In violation of the publishing laws, the General Security arrested the young man, Mohamed Wahba, at Beirut International Airport on July 18, before he was handed over to the intelligence services to be tried before the military judiciary on charges of; “insulting and slandering the president of the republic accusing him of treason” and publishing comments on social media that would “stir up sectarian strife”. On 30 July, the permanent military court declared it had no jurisdiction over Wahba’s trial.


Among the most repressive methods to curb freedom of expression in Lebanon is represented in the complaints and cases that had been brought either by the Public Prosecution or Intelligence Services during 2019. For example, lawyer Ziyad Hobeish and his wife Lieutenant Colonel Suzan Hajj, former head of the Anti-Cybercrime and Intellectual Property Bureau, had both filed a lawsuit before Beirut Publications Court against “Al-Mustaqbal” TV, the “Future Web” and correspondent Nahid Yusef accusing them of “fabricating crimes of libel, slander and defamation and false news”, after the respondents published several reports about the prosecution of Suzan Hajj on a charge of “fabricating a case of spying for Israel against artist Ziad Itani. ”

In another case, the presiding criminal judge in Beirut issued, on July 24, a decision obliging artist Mohammad Iskandar and his son poet and composer Fares Iskandar to omit the phrase “Housing Banque” from a song dubbed ‘Where did you get that from’ song. Consequently, on July 29, the Appeal Public Prosecution Office in Mount Lebanon filed a lawsuit against Iskandar, his son, and video producer Wissam Kayal on charges of “libel, slander and defamation”, before it referred them to the Publications Appeal Court in Baabda.
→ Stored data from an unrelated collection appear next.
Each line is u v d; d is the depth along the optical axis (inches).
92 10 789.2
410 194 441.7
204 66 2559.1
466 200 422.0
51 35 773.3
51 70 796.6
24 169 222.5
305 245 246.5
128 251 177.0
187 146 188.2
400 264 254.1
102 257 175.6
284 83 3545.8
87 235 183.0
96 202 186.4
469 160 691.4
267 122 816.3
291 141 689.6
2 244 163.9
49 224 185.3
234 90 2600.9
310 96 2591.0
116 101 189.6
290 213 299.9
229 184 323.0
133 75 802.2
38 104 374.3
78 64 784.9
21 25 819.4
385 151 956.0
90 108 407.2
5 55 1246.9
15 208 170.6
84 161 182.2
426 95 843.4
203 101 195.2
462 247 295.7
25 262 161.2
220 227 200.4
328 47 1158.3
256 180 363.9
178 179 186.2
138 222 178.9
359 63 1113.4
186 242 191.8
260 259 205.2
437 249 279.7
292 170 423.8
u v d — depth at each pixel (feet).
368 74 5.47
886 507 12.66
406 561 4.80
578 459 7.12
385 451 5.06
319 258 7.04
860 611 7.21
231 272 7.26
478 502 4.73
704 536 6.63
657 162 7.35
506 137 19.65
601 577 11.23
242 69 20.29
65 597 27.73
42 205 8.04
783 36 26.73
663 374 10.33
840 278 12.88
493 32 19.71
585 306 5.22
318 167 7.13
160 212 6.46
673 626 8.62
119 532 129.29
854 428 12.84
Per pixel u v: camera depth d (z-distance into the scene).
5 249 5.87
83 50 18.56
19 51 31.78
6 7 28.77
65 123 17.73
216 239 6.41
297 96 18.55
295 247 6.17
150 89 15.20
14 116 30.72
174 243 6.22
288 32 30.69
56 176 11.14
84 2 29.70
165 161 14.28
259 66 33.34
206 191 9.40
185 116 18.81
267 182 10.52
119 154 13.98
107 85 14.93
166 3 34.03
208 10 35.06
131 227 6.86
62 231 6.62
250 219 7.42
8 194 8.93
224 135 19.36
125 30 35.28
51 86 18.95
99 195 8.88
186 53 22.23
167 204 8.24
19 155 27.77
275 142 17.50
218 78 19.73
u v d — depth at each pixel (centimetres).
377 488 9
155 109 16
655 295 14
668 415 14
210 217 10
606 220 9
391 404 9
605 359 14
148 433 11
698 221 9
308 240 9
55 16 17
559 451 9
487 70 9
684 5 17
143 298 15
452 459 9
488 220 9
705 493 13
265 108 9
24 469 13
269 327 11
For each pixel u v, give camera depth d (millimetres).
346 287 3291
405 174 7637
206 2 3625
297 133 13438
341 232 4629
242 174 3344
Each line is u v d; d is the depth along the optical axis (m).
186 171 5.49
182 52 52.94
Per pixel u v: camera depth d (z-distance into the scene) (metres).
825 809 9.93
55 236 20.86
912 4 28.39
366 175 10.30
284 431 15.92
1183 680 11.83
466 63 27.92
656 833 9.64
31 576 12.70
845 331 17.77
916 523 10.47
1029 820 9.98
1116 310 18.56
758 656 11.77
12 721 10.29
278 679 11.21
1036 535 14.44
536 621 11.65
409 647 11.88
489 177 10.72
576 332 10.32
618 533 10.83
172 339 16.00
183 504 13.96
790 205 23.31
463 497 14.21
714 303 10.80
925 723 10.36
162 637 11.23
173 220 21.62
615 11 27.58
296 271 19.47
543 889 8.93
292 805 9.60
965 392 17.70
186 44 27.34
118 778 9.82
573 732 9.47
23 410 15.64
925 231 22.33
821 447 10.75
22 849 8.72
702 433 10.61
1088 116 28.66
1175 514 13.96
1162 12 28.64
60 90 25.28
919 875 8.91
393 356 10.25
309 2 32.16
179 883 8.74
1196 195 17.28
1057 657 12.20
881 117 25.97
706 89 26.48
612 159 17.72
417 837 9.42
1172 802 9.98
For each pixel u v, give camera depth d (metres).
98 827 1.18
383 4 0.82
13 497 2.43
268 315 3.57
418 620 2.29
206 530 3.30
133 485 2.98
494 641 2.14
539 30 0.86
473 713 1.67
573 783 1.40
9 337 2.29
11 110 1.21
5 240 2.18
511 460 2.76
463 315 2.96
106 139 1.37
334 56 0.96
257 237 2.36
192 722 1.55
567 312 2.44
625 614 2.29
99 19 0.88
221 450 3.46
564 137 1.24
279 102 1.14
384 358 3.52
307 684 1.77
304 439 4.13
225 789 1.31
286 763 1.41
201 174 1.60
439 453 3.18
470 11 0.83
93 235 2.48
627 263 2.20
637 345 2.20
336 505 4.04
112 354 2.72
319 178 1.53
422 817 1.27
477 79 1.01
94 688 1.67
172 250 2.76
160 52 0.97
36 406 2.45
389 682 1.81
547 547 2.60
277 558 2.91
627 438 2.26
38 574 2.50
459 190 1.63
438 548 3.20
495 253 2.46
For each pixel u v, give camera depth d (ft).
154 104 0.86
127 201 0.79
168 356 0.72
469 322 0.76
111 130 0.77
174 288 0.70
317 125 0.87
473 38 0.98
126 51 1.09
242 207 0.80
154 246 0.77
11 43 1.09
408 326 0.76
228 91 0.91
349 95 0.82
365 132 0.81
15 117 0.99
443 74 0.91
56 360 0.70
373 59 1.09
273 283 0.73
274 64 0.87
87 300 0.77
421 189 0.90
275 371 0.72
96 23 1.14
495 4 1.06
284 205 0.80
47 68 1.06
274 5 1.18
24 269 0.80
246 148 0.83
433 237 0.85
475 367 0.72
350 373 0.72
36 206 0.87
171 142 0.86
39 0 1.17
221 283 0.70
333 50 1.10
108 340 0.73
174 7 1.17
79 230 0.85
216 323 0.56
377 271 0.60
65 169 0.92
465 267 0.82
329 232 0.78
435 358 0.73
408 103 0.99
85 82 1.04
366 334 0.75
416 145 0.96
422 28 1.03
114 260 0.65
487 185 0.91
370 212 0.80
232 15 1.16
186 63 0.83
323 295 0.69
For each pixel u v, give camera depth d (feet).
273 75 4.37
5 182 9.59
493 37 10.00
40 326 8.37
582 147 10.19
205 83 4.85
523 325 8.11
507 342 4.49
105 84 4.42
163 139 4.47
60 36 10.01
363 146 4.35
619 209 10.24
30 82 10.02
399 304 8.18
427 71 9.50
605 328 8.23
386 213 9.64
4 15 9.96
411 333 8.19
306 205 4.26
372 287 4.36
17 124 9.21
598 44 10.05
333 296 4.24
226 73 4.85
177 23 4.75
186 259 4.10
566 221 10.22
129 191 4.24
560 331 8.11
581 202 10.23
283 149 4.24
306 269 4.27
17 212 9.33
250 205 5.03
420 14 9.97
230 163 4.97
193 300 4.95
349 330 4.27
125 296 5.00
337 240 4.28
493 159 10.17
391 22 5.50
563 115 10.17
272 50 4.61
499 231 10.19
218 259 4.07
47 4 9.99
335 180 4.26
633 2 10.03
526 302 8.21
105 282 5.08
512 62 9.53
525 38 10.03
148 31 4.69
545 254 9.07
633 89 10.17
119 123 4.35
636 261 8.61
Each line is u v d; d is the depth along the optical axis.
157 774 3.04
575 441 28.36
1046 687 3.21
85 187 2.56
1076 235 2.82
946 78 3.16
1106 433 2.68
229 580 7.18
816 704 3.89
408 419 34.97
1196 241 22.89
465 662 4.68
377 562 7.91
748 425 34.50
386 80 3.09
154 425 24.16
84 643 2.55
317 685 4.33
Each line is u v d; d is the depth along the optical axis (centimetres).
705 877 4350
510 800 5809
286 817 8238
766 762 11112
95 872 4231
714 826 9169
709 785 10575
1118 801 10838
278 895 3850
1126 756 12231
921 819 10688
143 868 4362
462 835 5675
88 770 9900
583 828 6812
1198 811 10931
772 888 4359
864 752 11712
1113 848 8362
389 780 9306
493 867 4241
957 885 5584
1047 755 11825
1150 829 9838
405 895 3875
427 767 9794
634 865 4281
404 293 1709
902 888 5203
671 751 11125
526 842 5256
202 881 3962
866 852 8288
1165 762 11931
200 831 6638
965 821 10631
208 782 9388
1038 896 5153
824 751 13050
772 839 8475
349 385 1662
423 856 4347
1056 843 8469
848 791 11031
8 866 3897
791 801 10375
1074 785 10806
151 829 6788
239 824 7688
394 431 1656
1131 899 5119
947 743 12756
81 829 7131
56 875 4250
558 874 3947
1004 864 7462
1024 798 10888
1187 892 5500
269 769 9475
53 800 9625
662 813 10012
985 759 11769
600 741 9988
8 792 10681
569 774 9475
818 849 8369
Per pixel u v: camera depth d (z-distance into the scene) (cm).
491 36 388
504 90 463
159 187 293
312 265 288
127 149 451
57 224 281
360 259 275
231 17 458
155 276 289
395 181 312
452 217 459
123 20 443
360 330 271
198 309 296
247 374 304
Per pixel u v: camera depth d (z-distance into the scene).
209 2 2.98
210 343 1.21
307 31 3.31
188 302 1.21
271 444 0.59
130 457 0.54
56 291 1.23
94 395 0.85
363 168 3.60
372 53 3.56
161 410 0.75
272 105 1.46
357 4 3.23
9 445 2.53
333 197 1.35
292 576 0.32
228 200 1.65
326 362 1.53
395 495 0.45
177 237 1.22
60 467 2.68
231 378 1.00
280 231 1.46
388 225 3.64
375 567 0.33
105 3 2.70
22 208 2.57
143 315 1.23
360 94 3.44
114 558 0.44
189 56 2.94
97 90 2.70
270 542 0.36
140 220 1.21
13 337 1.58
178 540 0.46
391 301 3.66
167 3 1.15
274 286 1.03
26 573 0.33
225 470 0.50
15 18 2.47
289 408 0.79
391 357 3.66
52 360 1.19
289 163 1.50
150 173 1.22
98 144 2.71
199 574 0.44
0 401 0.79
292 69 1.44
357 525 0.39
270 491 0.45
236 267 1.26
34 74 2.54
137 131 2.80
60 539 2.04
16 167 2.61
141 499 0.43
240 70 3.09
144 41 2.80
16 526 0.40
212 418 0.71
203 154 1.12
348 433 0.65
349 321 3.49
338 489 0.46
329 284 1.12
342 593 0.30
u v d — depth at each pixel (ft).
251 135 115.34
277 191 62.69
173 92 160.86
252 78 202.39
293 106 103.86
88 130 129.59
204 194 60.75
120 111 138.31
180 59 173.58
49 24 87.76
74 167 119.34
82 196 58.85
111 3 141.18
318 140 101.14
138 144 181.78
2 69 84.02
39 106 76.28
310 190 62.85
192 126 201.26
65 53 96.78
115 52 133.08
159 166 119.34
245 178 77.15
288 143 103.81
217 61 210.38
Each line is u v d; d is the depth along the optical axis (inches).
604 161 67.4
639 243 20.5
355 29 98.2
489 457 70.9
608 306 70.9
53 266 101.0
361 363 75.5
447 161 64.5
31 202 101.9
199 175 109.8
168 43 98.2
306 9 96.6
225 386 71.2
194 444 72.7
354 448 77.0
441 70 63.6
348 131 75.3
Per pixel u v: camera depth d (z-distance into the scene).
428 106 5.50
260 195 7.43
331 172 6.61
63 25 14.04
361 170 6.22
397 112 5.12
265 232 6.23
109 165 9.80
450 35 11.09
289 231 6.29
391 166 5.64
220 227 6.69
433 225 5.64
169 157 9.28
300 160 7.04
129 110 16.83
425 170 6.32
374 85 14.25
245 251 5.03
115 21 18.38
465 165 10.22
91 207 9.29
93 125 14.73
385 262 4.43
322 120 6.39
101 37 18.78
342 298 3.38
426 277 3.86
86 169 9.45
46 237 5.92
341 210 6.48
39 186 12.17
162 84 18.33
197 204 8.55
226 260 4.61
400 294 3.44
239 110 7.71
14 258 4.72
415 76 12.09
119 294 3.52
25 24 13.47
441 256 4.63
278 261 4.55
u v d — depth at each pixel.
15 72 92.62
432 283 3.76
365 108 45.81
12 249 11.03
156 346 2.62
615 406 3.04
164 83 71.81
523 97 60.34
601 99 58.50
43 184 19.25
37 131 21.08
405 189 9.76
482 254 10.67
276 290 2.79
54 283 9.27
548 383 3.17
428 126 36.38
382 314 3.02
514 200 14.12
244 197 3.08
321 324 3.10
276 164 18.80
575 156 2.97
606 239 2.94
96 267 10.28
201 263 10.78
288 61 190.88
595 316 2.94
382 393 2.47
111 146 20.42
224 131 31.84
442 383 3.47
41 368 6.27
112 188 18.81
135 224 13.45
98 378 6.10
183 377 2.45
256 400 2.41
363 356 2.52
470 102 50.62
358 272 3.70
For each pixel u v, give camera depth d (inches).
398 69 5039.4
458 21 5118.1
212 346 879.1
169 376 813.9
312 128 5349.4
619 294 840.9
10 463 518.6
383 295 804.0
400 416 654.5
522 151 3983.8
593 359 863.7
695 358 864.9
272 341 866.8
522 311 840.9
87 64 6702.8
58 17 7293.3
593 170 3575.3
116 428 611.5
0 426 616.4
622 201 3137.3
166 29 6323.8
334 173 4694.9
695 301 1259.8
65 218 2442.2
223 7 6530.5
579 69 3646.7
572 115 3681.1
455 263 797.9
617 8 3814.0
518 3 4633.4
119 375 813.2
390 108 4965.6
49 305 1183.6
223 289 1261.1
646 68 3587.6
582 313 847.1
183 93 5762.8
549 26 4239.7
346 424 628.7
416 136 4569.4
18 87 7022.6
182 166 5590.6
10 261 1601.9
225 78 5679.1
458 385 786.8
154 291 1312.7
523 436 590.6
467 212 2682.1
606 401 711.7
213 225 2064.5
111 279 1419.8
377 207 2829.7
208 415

In August 2019, the board of Dar Al-Sayyad publishing house filed a lawsuit- before the Anti-Cybercrime Bureau- against its representative in the Press Syndicate Council, George Traboulsi accusing him of “libel and defamation”, after he posted on his Facebook page a picture of the Said Freiha blaming his sons of the publishing house’s poor conditions, a matter that the house’s managers deemed “offensive” to them.

In the same context, the editor-in-chief of the “Nidaa Al-Watan” newspaper, Bechara Charbel, is being tried before the Publications Court on charges of “slandering and insulting presidents” against the backdrop of an article published, on September 12, in the newspaper’s headline tiled “New ambassadors in Baabda… Welcome to Khamenei’s Republic”. Charbel’s case is still underway as of the time of writing this report.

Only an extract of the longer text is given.